[Excerpted records]

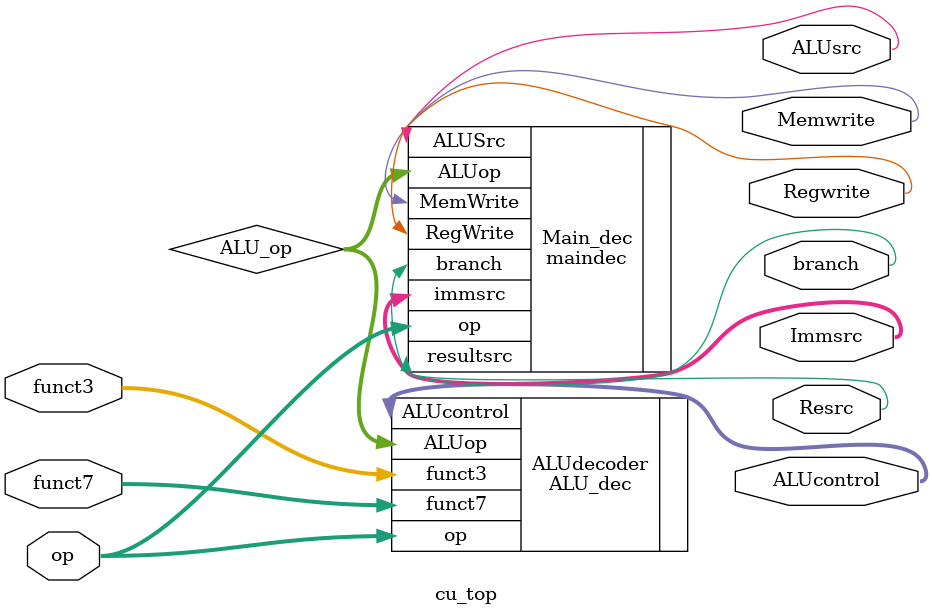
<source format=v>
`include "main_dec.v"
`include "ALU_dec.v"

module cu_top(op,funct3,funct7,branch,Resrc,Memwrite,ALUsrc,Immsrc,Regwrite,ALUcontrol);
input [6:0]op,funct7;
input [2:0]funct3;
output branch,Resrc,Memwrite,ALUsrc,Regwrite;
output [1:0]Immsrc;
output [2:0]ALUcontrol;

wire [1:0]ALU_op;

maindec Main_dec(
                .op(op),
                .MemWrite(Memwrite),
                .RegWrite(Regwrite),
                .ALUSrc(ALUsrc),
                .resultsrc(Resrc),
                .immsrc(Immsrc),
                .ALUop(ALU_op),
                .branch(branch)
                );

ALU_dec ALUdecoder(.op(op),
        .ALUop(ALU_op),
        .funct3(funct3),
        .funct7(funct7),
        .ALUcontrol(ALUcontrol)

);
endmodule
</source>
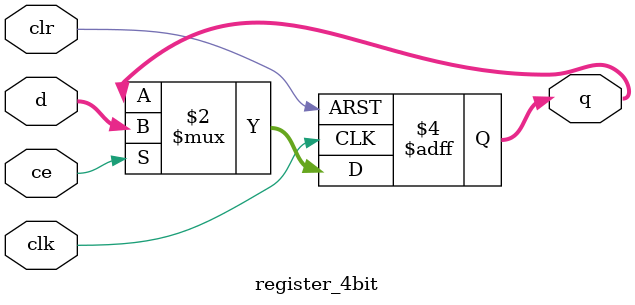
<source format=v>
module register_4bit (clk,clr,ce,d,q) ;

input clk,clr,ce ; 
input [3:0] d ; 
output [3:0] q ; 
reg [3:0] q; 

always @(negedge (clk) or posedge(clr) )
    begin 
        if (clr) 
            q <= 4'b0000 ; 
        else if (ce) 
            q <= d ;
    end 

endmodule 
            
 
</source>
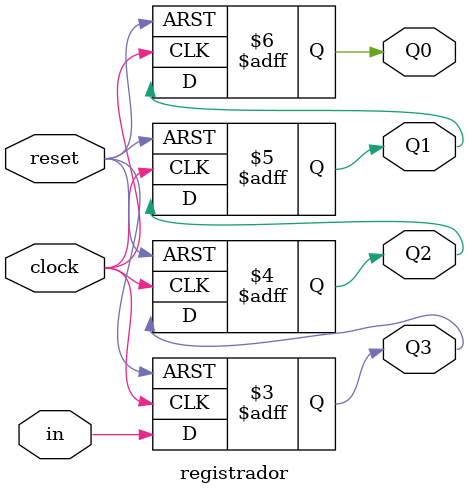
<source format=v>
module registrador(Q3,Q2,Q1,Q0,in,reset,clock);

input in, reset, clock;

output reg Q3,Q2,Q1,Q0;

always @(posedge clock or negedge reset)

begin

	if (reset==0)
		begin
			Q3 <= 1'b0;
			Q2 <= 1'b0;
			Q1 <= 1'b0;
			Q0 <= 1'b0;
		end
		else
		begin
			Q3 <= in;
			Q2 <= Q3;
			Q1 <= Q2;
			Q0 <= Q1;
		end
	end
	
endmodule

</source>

[/Excerpted records]

What you should do:
Any picture found in the data is to be skipped while the rest is copied exactly.

Written response:
<source format=v>
`include "main_dec.v"
`include "ALU_dec.v"

module cu_top(op,funct3,funct7,branch,Resrc,Memwrite,ALUsrc,Immsrc,Regwrite,ALUcontrol);
input [6:0]op,funct7;
input [2:0]funct3;
output branch,Resrc,Memwrite,ALUsrc,Regwrite;
output [1:0]Immsrc;
output [2:0]ALUcontrol;

wire [1:0]ALU_op;

maindec Main_dec(
                .op(op),
                .MemWrite(Memwrite),
                .RegWrite(Regwrite),
                .ALUSrc(ALUsrc),
                .resultsrc(Resrc),
                .immsrc(Immsrc),
                .ALUop(ALU_op),
                .branch(branch)
                );

ALU_dec ALUdecoder(.op(op),
        .ALUop(ALU_op),
        .funct3(funct3),
        .funct7(funct7),
        .ALUcontrol(ALUcontrol)

);
endmodule
</source>
<source format=v>
module register_4bit (clk,clr,ce,d,q) ;

input clk,clr,ce ; 
input [3:0] d ; 
output [3:0] q ; 
reg [3:0] q; 

always @(negedge (clk) or posedge(clr) )
    begin 
        if (clr) 
            q <= 4'b0000 ; 
        else if (ce) 
            q <= d ;
    end 

endmodule 
            
 
</source>
<source format=v>
module registrador(Q3,Q2,Q1,Q0,in,reset,clock);

input in, reset, clock;

output reg Q3,Q2,Q1,Q0;

always @(posedge clock or negedge reset)

begin

	if (reset==0)
		begin
			Q3 <= 1'b0;
			Q2 <= 1'b0;
			Q1 <= 1'b0;
			Q0 <= 1'b0;
		end
		else
		begin
			Q3 <= in;
			Q2 <= Q3;
			Q1 <= Q2;
			Q0 <= Q1;
		end
	end
	
endmodule

</source>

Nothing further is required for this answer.